Павлик играл, и в том, как он, слушая, поднимал руку и долго держал ее над шахматной фигурой, было что-то от Андрея, по не взрослого, а лопахинского, когда он еще ходил в серой гимназической курточке и не смотрел, а всматривался своими серьезными серыми глазами.
Давно пора было идти в свою комнату и приниматься за план подготовки института к зиме — в прошлом году холода застали нас врасплох, — но я все не шла, а смотрела на Павлика, серьезного, бледного, погруженного в обдумывание очередного хода. Как он переменился, как вырос! Он стал высокий, с худыми прямыми плечами, а светлые доверчивые глаза глядели рассеянно-пристально, как у близоруких, когда они снимают очки. Но у него — я проверила — было нормальное зрение.

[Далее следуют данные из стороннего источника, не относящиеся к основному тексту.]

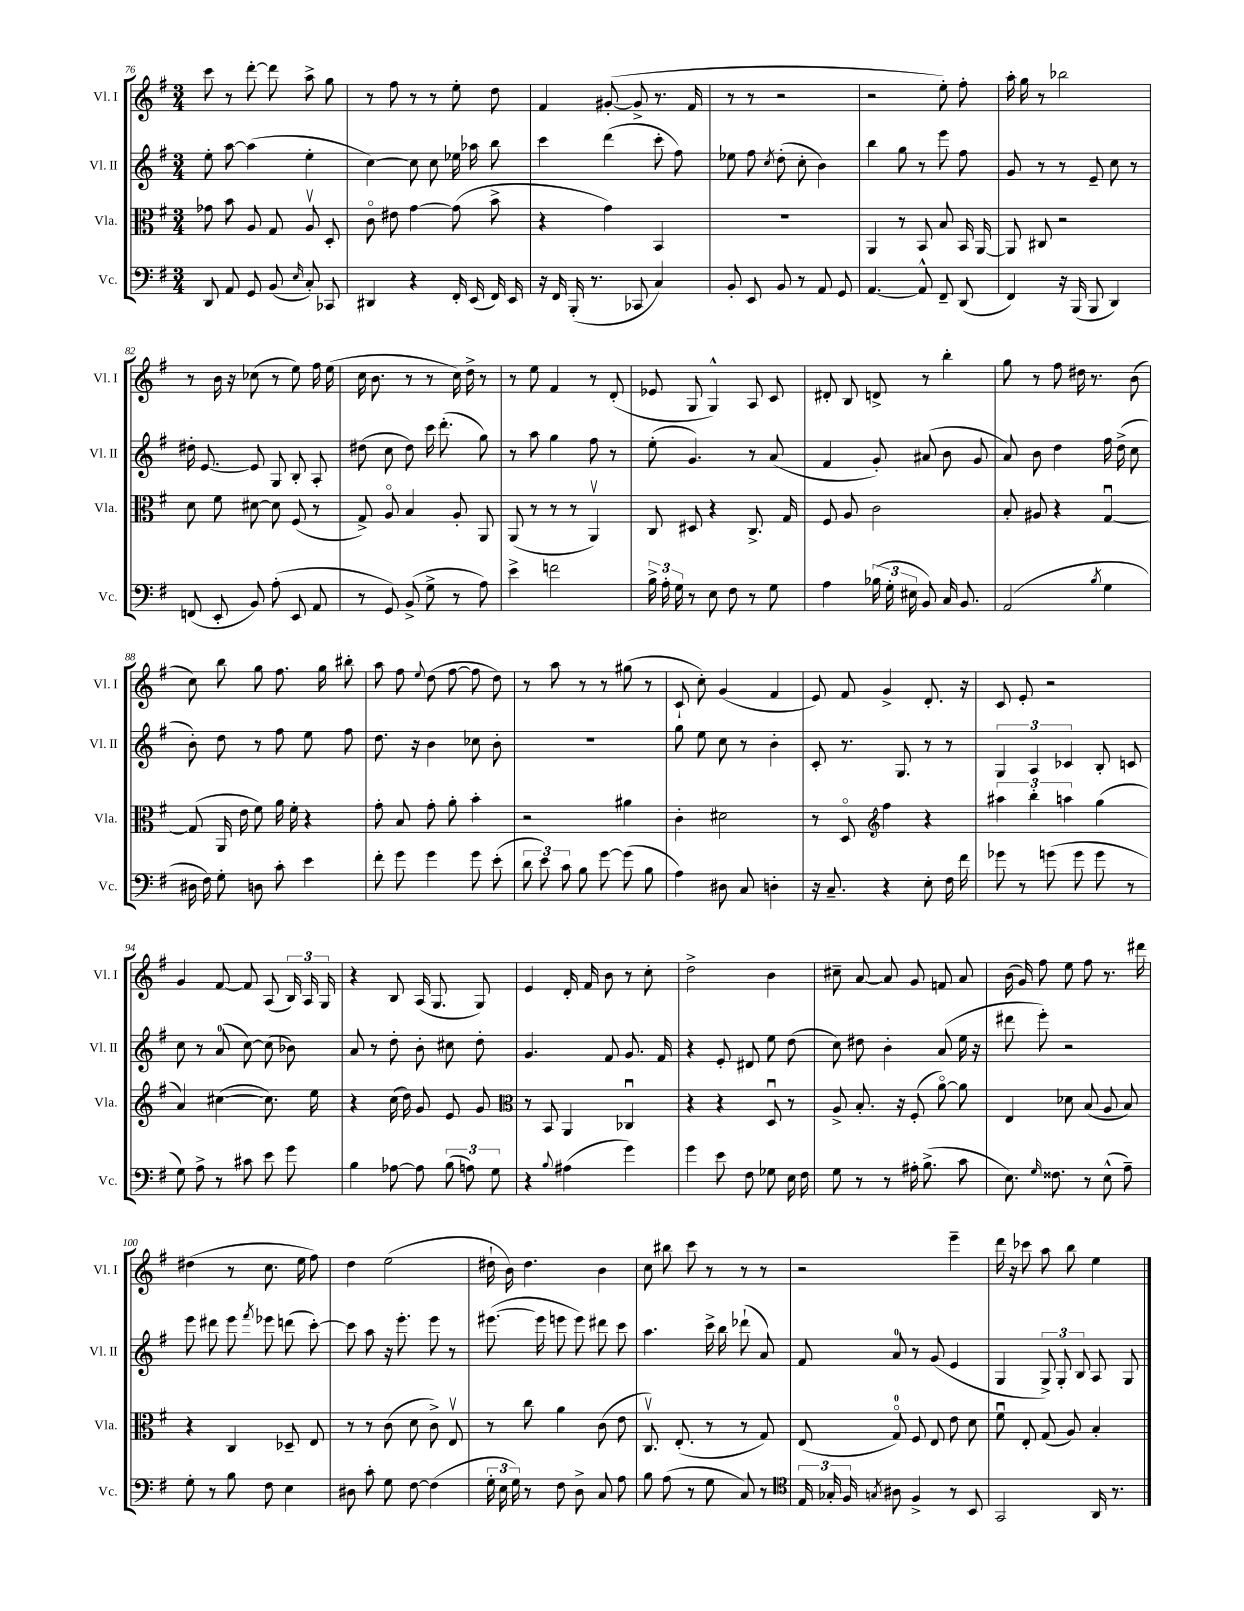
<<
\new StaffGroup <<
\new Staff = "s0" \with { instrumentName = "Vl. I" shortInstrumentName = "Vl. I" } {
    \clef treble \key g \major \numericTimeSignature \time 3/4
    \autoBeamOff c'''8 r8 d'''8~-. d'''8 a''8-> g''8 |
    r8 fis''8 r8 r8 e''8-. d''8 |
    fis'4 gis'8~-.( gis'8-> r8. fis'16 |
    r8 r8 r2 |
    r2 e''8-.) fis''8-. |
    a''16-. g''16 r8 bes''2 |
    r8 b'16 r16 ces''8( r8 e''8) fis''16 e''16( |
    c''16 b'8. r8 r8 c''16) d''16-> r8 |
    r8 e''8 fis'4 r8 d'8-.( |
    ees'8 g8 g4-^) a8 c'8 |
    dis'8-. b8 d'8-> r8 b''4-. |
    g''8 r8 fis''8 dis''16 r8. b'8( |
    c''8) b''8 g''8 fis''8. g''16 bis''8-. |
    a''8 fis''8 \appoggiatura { e''8 } d''8( fis''8~ fis''8 d''8) |
    r8 a''8 r8 r8 gis''8( r8 |
    c'8-! c''8-.) g'4( fis'4 |
    e'8) fis'8 g'4-> d'8.-. r16 |
    c'8 e'8-. r2 |
    g'4 fis'8~ fis'8 a8( \tuplet 3/2 { b16) a16 g16 } |
    r4 b8 a16( g8. g8) |
    e'4 d'16-. fis'16 b'8 r8 c''8-. |
    d''2-> b'4 |
    cis''8-- a'8~ a'8 g'8 f'8 a'8 |
    b'16( g'16) fis''8 e''8 fis''8 r8. dis'''16 |
    dis''4( r8 c''8. e''16 fis''8) |
    d''4 e''2( |
    dis''16-! b'16) dis''4. b'4 |
    c''8 bis''8 c'''8 r8 r8 r8 |
    r2 e'''4-- |
    d'''16 r16 ces'''8 a''8 b''8 e''4 \bar "|." |
}
\new Staff = "s1" \with { instrumentName = "Vl. II" shortInstrumentName = "Vl. II" } {
    \clef treble \key g \major \numericTimeSignature \time 3/4
    \autoBeamOff e''8-. a''8~ a''4( e''4-. |
    c''4~) c''8 c''8 ees''16 aes''16 b''8 |
    c'''4 d'''4( c'''8-. fis''8) |
    ees''8 fis''8 \acciaccatura { c''8 } d''8-.( c''8-. b'4) |
    b''4 g''8 r8 e'''8 fis''8 |
    g'8 r8 r8 e'8-- c''8 r8 |
    dis''16-. e'8.~ e'8 g8 b8-. a8-. |
    dis''8( c''8 dis''8) c'''16 d'''8.-.( g''8) |
    r8 a''8 g''4 fis''8 r8 |
    e''8-.( g'4.) r8 a'8( |
    fis'4 g'8-.) ais'8( b'8 g'8 |
    a'8) b'8 d''4 fis''16 d''16->( c''8 |
    b'8-.) d''8 r8 fis''8 e''8 fis''8 |
    d''8. r16 b'4 ces''8 b'8-. |
    R2. |
    g''8 e''8 c''8 r8 b'4-. |
    c'8-. r8. g8. r8 r8 |
    \tuplet 3/2 { g4 a4 ces'4 } b8-. c'8 |
    c''8 r8 a'8-0( c''8~) c''8( bes'8) |
    a'8 r8 d''8-. b'8-. cis''8 d''8-. |
    g'4. fis'8 g'8. fis'16 |
    r4 e'8-. dis'8 e''8 d''8( |
    c''8) dis''8 b'4-. a'8( e''16 r16 |
    dis'''8 e'''8-.) r2 |
    e'''8 dis'''8 e'''8 \acciaccatura { fis'''8 } ees'''8 d'''8( c'''8~-.) |
    c'''8 a''8 r16 e'''8.-. e'''8 r8 |
    eis'''8.~( eis'''16 e'''8 e'''8) dis'''8 c'''8 |
    a''4. c'''16-> b''16 des'''8-!( a'8) |
    fis'8 a'8-0 r8 g'8( e'4 |
    g4 \tuplet 3/2 { g8->) g8-. b8 } a8 g8 \bar "|." |
}
\new Staff = "s2" \with { instrumentName = "Vla." shortInstrumentName = "Vla." } {
    \clef alto \key g \major \numericTimeSignature \time 3/4
    \autoBeamOff ges'8 b'8 a8 g8 a8\upbow d8-. |
    c'8\flageolet eis'8 g'4~ g'8( b'8-> |
    r4 g'4) b,4 |
    R2. |
    a,4 r8 b,8 b8 b,16 a,16~ |
    a,8 cis8 r2 |
    d'8 fis'8 dis'8~ dis'8 fis8( r8 |
    g8->) a8\flageolet b4 a8-. a,8 |
    a,8( r8 r8 r8 a,4\upbow) |
    c8 dis8 r4 c8.-> g16 |
    fis8 a8 c'2 |
    b8-. ais8 r4 g4~\downbow |
    g8( a,16 e'16 fis'8) a'16 fis'16-. r4 |
    g'8-. b8 g'8-. a'8-. b'4-. |
    r2 ais'4 |
    c'4-. dis'2 |
    r8 d8\flageolet \clef treble fis''4 r4 |
    \tuplet 3/2 { ais''4 b''4-. a''4 } g''4( |
    a'4) cis''4~( cis''8.) e''16 |
    r4 c''16( d''16) g'8 e'8 g'8 |
    \clef alto r8 b,8 a,4 ces4\downbow |
    r4 r4 d8\downbow r8 |
    a8-> b8.-. r16 fis8-.( a'8~\flageolet) a'8 |
    e4 des'8 b8( a8 b8) |
    r4 c4 des8-- e8 |
    r8 r8 c'8( d'8 c'8->) e8\upbow |
    r8 c''8 a'4 c'8( e'8 |
    c8.\upbow) e8.-.( r8 r8 g8) |
    e8( g8-0\flageolet) fis8 e8 e'8 d'8 |
    fis'8\downbow e8-. g8( a8) b4-. \bar "|." |
}
\new Staff = "s3" \with { instrumentName = "Vc." shortInstrumentName = "Vc." } {
    \clef bass \key g \major \numericTimeSignature \time 3/4
    \autoBeamOff d,8 a,8 g,8 b,8( \grace { e16 } c8-.) ces,8 |
    dis,4 r4 fis,16-. e,16( fis,16) e,16 |
    r16 fis,16 b,,16-.( r8. ces,8 c4) |
    b,8-. e,8 b,8 r8 a,8 g,8 |
    a,4.~ a,8-^ fis,8-- d,8( |
    fis,4) r16 b,,16( b,,8 d,4) |
    f,8( e,8-. b,8) a8-.( e,8 a,8 |
    r8 g,8) b,8->( g8-> r8 a8) |
    e'4-> f'2 |
    \tuplet 3/2 { b16-> a16-. g16 } r8 e8 fis8 r8 g8 |
    a4 \tuplet 3/2 { bes16( g16-. eis16 } b,8) c16 b,8. |
    a,2( \acciaccatura { b8 } g4 |
    dis16 fis16) g8-. d8 c'8-. e'4 |
    fis'8-. g'8 g'4 g'8 e'8-.( |
    \tuplet 3/2 { d'8 e'8) c'8 } b8 g'8~ g'8( b8 |
    a4) dis8 c8 d4-. |
    r16 c8.-- r4 e8-. fis16 fis'16 |
    ges'8 r8 g'8( g'8 g'8 r8 |
    g8) a8-> r8 cis'8 e'8 g'8 |
    b4 aes8~ aes8 \tuplet 3/2 { b8( a8) g8 } |
    r4 \appoggiatura { b8 } ais4( g'4) |
    g'4 e'8 fis8 ges8 e16 fis16 |
    g8 r8 r8 ais16-. b8.->( c'8 |
    e8.) \grace { g16 } fisis8. r8 e8-^( a8--) |
    g8-. r8 b8 fis8 e4 |
    dis8 c'8-. g8 fis8~ fis4( |
    \tuplet 3/2 { g16-. e16 g16) } r8 fis8 d8-> c8 a8 |
    b8 a8( r8 g8 c8) r8 |
    \clef tenor \tuplet 3/2 { e16 ges16-. fis16 } \acciaccatura { g8 } ais8 fis4-> r8 b,8 |
    g,2 a,16 r8. \bar "|." |
}
>>
>>
\layout { \context { \Score currentBarNumber = #76 } }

И вот взялись мы за малярию, — продолжал Рамазанов. — Старые землянки засыпали — это прежде всего, нефтевальщиков двинули вперед, палатки при распланировании подняли в здоровые места, подальше от «стариц» — так называются тихие заводи, остающиеся после половодья. Людей хинизировали, но как! Каждое утро выстраивались полки́, гремели оркестры и каждый красноармеец получал по стаканчику спиртного раствора хины. Та же водка, а какой русский человек откажется от стопки водки перед завтраком? Это вам не таблетка какая-нибудь, тем более горькая, которую и выбросить недолго. Вот тут дело, между прочим, пошло.
— Григорий Григорьевич, а в Сталинграде, когда вы с папой работали, была малярия? — спросил Павлик.
— Нет.
— Григорий Григорьевич, а что он сейчас делает в Сталинграде?
— Фью, что делает! Там, брат, хватает работы.
— А почему же он не может приехать хоть на несколько дней?
— Ну, как же он приедет, голубчик, — мягко сказал Григорий Григорьевич, — если без него там сразу все вверх ногами пойдет? Тебе шах, между прочим.
— Я вижу.
«Догадывается. Смутно чувствует, что от него что-то скрывают, — продолжала я думать. — Почти не спрашивает меня об отце — как будто понимает, что мне особенно трудно сказать ему правду».
Позвонил телефон, я сняла трубку и не сразу узнала Коломнина: у него был непривычно бодрый и даже легкомысленный голос.
— Дела на ять, — весело сказал он. — И, кроме того, не все же заниматься делами!
— Иван Петрович, что случилось? — Признаться, мне пришло в голову, что наш вечно хмурый, сумрачный Коломнин хватил лишнего. Это случалось с ним последнее время.
— Со мной? Решительно ничего, дорогая Татьяна Петровна. Вы лучше спросите, что с так называемым Скрыпаченко!
— А что с Скрыпаченко?
— То самое.
— Арестован?!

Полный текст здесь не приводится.